The exhibit, featuring paintings on linen with sculpted frames of epoxy and resin, is deeply rooted in Alexis’ personal history. She explains that the series “mainly focused on my own experiences as a child, my memories combined with the memories of my daydreams, particularly when I was eight years old and we moved from the city to the province of Bulacan.”
Alexis was born in the city where the sun rose and set on “buildings all gray and gloomy,” but her life changed when her family moved to her grandfather’s lot. This place, filled with untrimmed grass, colorful flowers, trees, and thorny vines, became what she calls her “garden of origin.”
“I call it my ‘garden of origin’ because my grandfather’s lot seemed to me an enchanted garden in contrast to the gloom of the city, and because here was when I felt ‘awake’ in both my imagination and the real world,” Alexis shares.
The paintings in the exhibit, which are oil on linen, are stories of fantasy, referencing fairy tales, first pets, flowers, and imaginary creatures. The composition juxtaposes childhood innocence with the enigmatic recesses of the human psyche. While offering a sense of “perpetual bliss and comfort,” Alexis notes that some pieces “hint at concepts of loss and departure. Because the garden, like childhood, is a temporary place.”
The sculpted frames and the process
Alexis, who merges techniques from classical painting with influences from Japanese anime and Western folk tales, also incorporates sculpture to extend the narratives of her paintings.
“Sculpting gave me more freedom to create the pieces as I envisioned them,” she says. “I use it to extend the narrative of the paintings and compose the pieces in any form or shape.” These intricate, nature-inspired frames are described as “magic mirrors” that resemble “shrouded ruins and the overgrowth of leaves, a representation of time.”
For Alexis, the frames are a symbolic element. She uses them to “give each piece character and uniqueness,” and they are “made to appear like ruins of magic mirrors showing a glimpse of what seems to be a past life.”
The creative process often begins with writing. “I like to write just to capture a thought. It could be about a past experience, an imagination, an idea, a feeling,” Alexis explains. This thought then dictates the visual approach, “I like to play around with how I can visually tell this story. Sometimes a happy memory can be presented with melancholy, and a sad thought can be beautiful.”
The universal invitation
The core concept for the exhibit stemmed from the idea that everyone shares a common experience. “I imagine that there is a place we all have once been in,” Alexis states. “Not a place of origin or where one is born, but a place for the phase of childhood when one begins to awaken. The in-between of consciousness and innocence, fantasy and reality.”

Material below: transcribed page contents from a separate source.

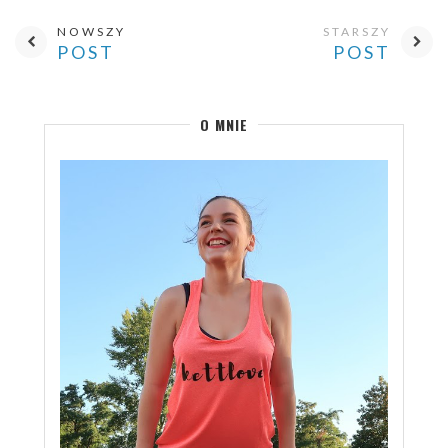
NOWSZY
STARSZY
POST
POST
O MNIE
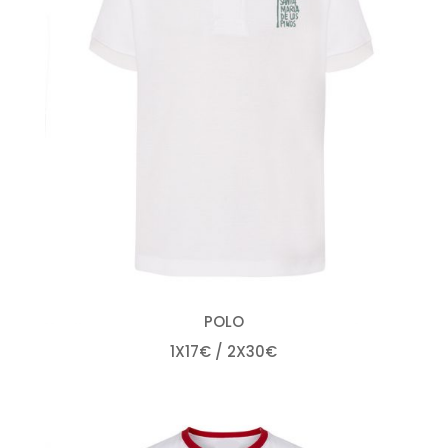
POLO
1X17€ / 2X30€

Alexis hopes the viewer leaves the exhibit with a specific emotional reaction. “I wanted this exhibit to give a sense of fantasy, nostalgia, and a longing,” she says. Ultimately, the work is “an invitation to reflect upon their own stories and memories, the common experience of childhood, and then maybe find themselves again in their own garden of origin.”
“Garden of Origin” ran until Oct. 4 at Art Verite, Serendra, Taguig.